That’s no traveler! That man in the hoodie is an opera singer and part of “Invisible Cities.” (credit: Claudia Peschiutta/KNX 1070)

LOS ANGELES (CBSLA.com) — For the next three weeks, Union Station will be more than just a transportation hub.

As KNX 1070’s Claudia Peschiutta reports, it will also be the stage for a unique opera in which the performers can easily be confused for passengers.

Sitting on a bench in a courtyard at Union Station, wearing a hoodie and carrying a backpack, one man looks like any other traveler just waiting for a train. But looks are deceiving.

The traveler is actually one of the performers of ” Invisible Cities,” an opera based on the novel by Italo Calvino.

The paying audience hears the orchestra and the singers through wireless headphones. There are no sets.

The audience has to walk around to see the show. The performers, in turn, blend in with the typical goings-on at the station.

The scenes play out in different parts of the station — confusing, surprising and delighting passengers.
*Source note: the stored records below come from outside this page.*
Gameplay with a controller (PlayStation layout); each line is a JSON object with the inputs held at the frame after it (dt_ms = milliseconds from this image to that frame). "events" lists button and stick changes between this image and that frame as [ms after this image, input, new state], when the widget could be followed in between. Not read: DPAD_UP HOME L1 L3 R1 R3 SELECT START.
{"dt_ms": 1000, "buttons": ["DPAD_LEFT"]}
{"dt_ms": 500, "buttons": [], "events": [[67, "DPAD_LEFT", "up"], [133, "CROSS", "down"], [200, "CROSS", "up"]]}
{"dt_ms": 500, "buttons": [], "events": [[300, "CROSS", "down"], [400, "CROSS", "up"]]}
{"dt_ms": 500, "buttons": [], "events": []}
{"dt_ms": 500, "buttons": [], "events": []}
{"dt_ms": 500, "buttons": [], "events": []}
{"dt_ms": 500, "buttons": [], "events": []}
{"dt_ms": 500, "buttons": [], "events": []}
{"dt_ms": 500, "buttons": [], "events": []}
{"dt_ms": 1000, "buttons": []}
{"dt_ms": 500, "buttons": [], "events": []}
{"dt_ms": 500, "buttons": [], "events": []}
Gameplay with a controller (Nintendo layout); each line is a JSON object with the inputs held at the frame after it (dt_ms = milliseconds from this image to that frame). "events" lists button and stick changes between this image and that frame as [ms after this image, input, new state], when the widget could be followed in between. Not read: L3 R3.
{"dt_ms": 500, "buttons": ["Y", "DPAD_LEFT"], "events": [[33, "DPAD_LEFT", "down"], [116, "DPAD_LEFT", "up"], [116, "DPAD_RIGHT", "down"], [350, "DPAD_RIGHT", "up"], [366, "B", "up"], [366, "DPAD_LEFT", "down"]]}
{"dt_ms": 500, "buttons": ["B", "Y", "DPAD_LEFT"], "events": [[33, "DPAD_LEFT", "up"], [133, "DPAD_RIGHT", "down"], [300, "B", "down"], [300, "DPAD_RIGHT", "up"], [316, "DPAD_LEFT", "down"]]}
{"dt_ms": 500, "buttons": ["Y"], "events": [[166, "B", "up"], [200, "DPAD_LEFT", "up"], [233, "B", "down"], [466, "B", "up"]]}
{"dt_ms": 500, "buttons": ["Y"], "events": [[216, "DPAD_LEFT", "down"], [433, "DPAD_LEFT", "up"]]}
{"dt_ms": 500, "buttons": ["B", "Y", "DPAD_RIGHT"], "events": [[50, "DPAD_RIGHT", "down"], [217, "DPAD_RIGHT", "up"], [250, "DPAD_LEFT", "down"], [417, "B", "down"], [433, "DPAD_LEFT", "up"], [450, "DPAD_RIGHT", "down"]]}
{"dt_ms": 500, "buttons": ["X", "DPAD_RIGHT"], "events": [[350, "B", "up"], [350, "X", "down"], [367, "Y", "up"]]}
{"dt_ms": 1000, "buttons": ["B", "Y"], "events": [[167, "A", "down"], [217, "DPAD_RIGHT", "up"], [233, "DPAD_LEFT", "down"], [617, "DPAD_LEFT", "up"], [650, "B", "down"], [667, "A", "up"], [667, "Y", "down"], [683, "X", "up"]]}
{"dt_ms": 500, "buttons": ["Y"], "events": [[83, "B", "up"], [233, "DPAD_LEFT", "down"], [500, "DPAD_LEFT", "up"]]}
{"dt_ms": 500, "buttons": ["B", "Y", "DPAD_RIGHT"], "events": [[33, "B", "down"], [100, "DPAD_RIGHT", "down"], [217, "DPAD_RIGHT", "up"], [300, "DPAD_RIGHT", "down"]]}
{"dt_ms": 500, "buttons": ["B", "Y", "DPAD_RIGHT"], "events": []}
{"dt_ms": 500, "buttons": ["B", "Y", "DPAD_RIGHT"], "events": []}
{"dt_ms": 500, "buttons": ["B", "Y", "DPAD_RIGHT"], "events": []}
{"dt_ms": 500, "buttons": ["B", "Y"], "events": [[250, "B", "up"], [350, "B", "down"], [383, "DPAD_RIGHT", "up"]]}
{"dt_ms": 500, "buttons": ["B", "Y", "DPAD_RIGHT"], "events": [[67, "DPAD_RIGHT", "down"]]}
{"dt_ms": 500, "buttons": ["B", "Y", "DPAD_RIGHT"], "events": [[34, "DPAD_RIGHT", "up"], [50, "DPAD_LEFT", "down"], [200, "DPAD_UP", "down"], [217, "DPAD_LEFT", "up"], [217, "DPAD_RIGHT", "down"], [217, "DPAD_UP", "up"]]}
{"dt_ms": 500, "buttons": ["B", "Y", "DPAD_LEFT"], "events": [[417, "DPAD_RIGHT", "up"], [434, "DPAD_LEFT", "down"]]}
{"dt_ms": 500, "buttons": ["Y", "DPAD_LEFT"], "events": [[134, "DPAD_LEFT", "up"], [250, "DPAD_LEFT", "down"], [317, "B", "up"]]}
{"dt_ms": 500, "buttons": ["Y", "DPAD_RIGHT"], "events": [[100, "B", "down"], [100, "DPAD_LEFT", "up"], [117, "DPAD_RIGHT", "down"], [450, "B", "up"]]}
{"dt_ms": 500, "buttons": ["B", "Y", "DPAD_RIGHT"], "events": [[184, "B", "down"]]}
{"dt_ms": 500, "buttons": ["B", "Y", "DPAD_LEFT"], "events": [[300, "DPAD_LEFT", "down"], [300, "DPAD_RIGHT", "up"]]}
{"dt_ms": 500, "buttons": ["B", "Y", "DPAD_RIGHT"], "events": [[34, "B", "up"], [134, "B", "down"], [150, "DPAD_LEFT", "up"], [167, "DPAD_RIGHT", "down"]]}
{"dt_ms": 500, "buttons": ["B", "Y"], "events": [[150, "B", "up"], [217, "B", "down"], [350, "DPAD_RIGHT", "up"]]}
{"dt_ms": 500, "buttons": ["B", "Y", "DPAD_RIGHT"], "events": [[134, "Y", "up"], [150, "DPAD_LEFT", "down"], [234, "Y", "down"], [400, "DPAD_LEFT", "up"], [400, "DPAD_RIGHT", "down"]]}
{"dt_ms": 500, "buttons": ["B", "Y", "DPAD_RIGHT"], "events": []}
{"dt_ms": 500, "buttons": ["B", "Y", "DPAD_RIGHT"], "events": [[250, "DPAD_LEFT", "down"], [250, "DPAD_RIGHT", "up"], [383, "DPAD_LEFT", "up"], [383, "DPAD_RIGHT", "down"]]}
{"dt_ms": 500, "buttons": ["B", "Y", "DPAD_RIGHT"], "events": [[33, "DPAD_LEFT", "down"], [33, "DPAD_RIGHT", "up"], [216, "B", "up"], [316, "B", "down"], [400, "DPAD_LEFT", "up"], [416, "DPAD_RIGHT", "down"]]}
Peschiutta encountered several passengers who were a bit of all three.

Talking on her cellphone while waiting for a train to Oceanside, one woman tells a friend about the opera going on around her.

“Can you hear this?,” she says to her friend.

“All of a sudden these beautiful people started performing. I thought I was in a movie! I did,” the woman told Peschiutta.

“It really is a dynamic experience for everyone involved,” said David Mack, general manager of the Industry, the LA-based opera company that is co-producing the show with the LA Dance Project.

The performers blend in really well. Maybe even too well.

Peschiutta mistook one man for a passenger.  She even explained the concept of the show to him. “Then I lent him my headphones. Only later did I realize he was one of the dancers!”

“I think art belongs at the center of life. The message of the novel is summarized beautifully in the line ‘It is not the voice that commands the story it is the ear.’  It’s not about the speaker’s experience, it’s about the audience listening and interpreting, no two people will take the same meaning away from this experience, and I think that’s what’s really beautiful about it,” said Yuval Sharon, the director behind “Invisible Cities.”

Performances of “Invisible Cities” continue at Union Station through November 8.